In today’s quick data analysis tutorial we’ll learn how to remove the first or multiple few rows of a pandas DataFrame.
Remove first rows in pandas – Summary
Option 1: drop by row label
mydf.drop (labels = 'label_first_row', inplace= True)
Option 2: using the row index
mydf.drop (index = 0, inplace= True)
Option 3: using the iloc accessor
mydf.iloc[1:]
Delete the first row in pandas – Example
Let’s show some use cases in which you will need to drop some one or multiple rows.
Creating the DataFrame
We will start by importing the pandas library. If you have issues importing pandas, read on this tutorial. Next we’ll define a sample dataset.
import pandas as pd
language = ['R', 'Javascript', 'R', 'Python', 'R', 'Javascript']
area = ['Paris', 'Rio de Janeiro', 'Buenos Aires', 'New York', 'Buenos Aires', 'London']
salary = [149.0, 157.0, 117.0, 146.0, 130.0, 191.0]
emp = dict(area=area, language =language, salary = salary)

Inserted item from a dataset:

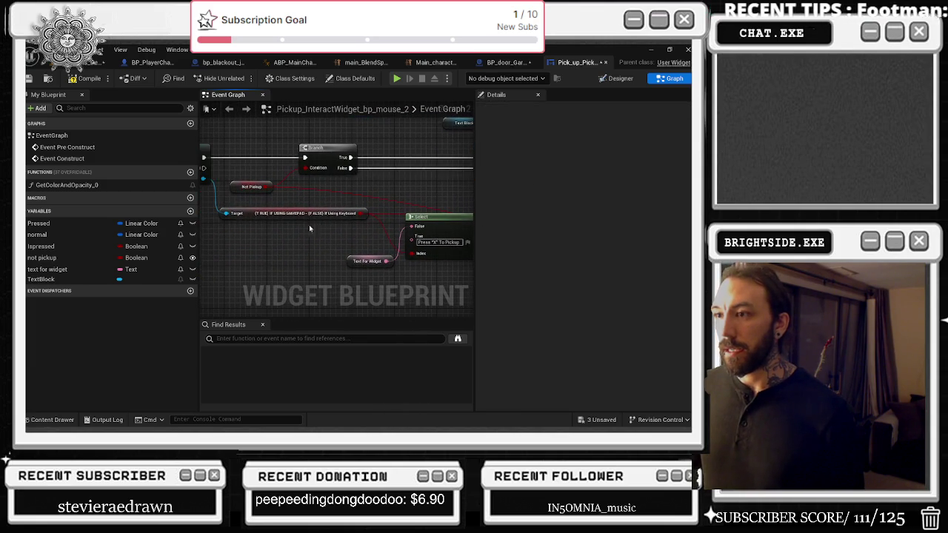
click(255, 214)
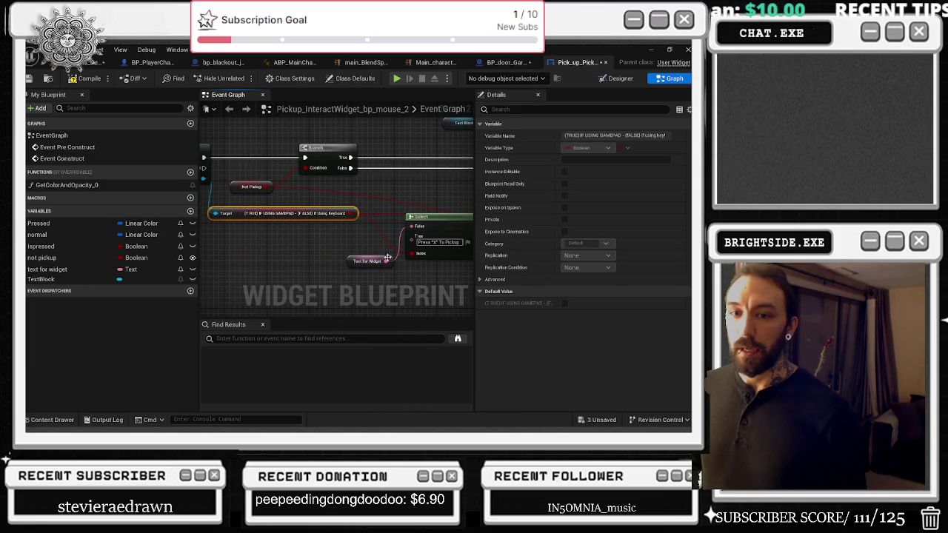
Inspect the Text For Widget, TextBlock and not pickup variables in Details.
drag(374, 259, 292, 238)
drag(380, 199, 413, 190)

emp_df = pd.DataFrame(data = emp)
#visualize the dataframe first 5 rows
emp_df.head()
Here’s the output:
area | language | salary | |
---|---|---|---|
0 | Paris | R | 149.0 |
1 | Rio de Janeiro | Javascript | 157.0 |
2 | Buenos Aires | R | 117.0 |
3 | New York | Python | 146.0 |
4 | Buenos Aires | R | 130.0 |
Drop first row from the DataFrame
We’ll can use the DataFrame drop() method here (use same method to select and drop any single record) :
emp_df.drop(index=0)
Note: make sure to add the inplace = True parameter to ensure your changes are persisted.

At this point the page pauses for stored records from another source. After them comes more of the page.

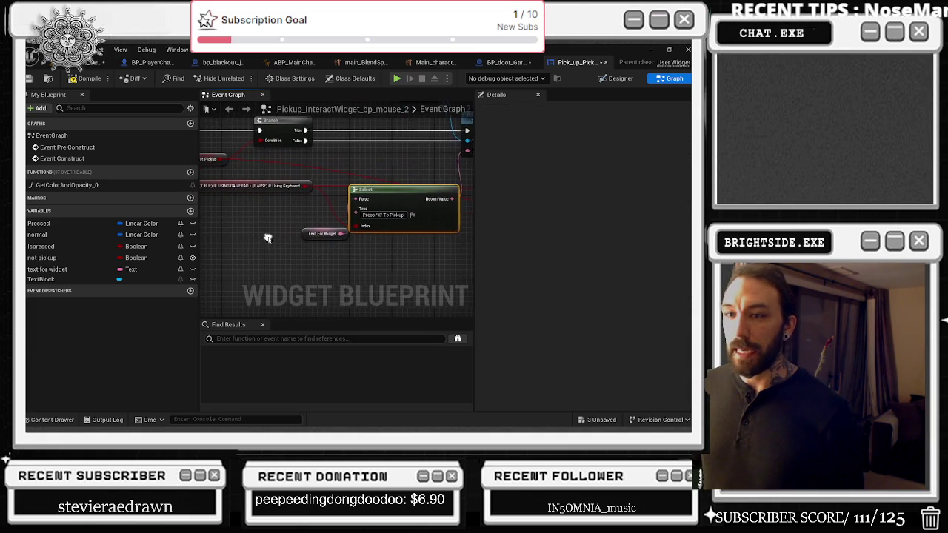
click(279, 241)
drag(278, 241, 255, 270)
mouse_move(385, 185)
mouse_down()
mouse_move(348, 218)
mouse_move(364, 207)
mouse_up()
click(356, 157)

emp_df.drop(index=0, inplace = True)
Alternatively:
emp_df.iloc[1:]
When using iloc you can persist a change by assigning to a new DataFrame:
emp_df_2 = emp_df.iloc[1:]
Remove first two rows
Using the iloc accessor:
emp_df.iloc[2:]
Here’s our output:
area | language | salary | |
---|---|---|---|
2 | Buenos Aires | R | 117.0 |
3 | New York | Python | 146.0 |
4 | Buenos Aires | R | 130.0 |
5 | London | Javascript | 191.0 |
Delete multiple rows off your DataFrame
Removing a few rows is quite easy as well. We saw already how to use the iloc accesor for that. We can also select the rows to drop by passing a list of indexes.
emp_df.drop (index = [0,2,3])
# or alternatively
rows = [0,2,3]
emp_df.drop (index = rows)
The relevant rows are removed as can be seen below
area | language | salary | |
---|---|---|---|
1 | Rio de Janeiro | Javascript | 157.0 |
4 | Buenos Aires | R | 130.0 |
5 | London | Javascript | 191.0 |
Remove first duplicated row
This is a tangent question from a reader. In order to get rid of your first duplicated row. By default when using removing duplicates, the first occurrence is kept. THe trick is to use the keep = ‘last’ parameter. Note that using keep=False deletes all duplicated records.
emp_df.drop_duplicates(keep= 'last')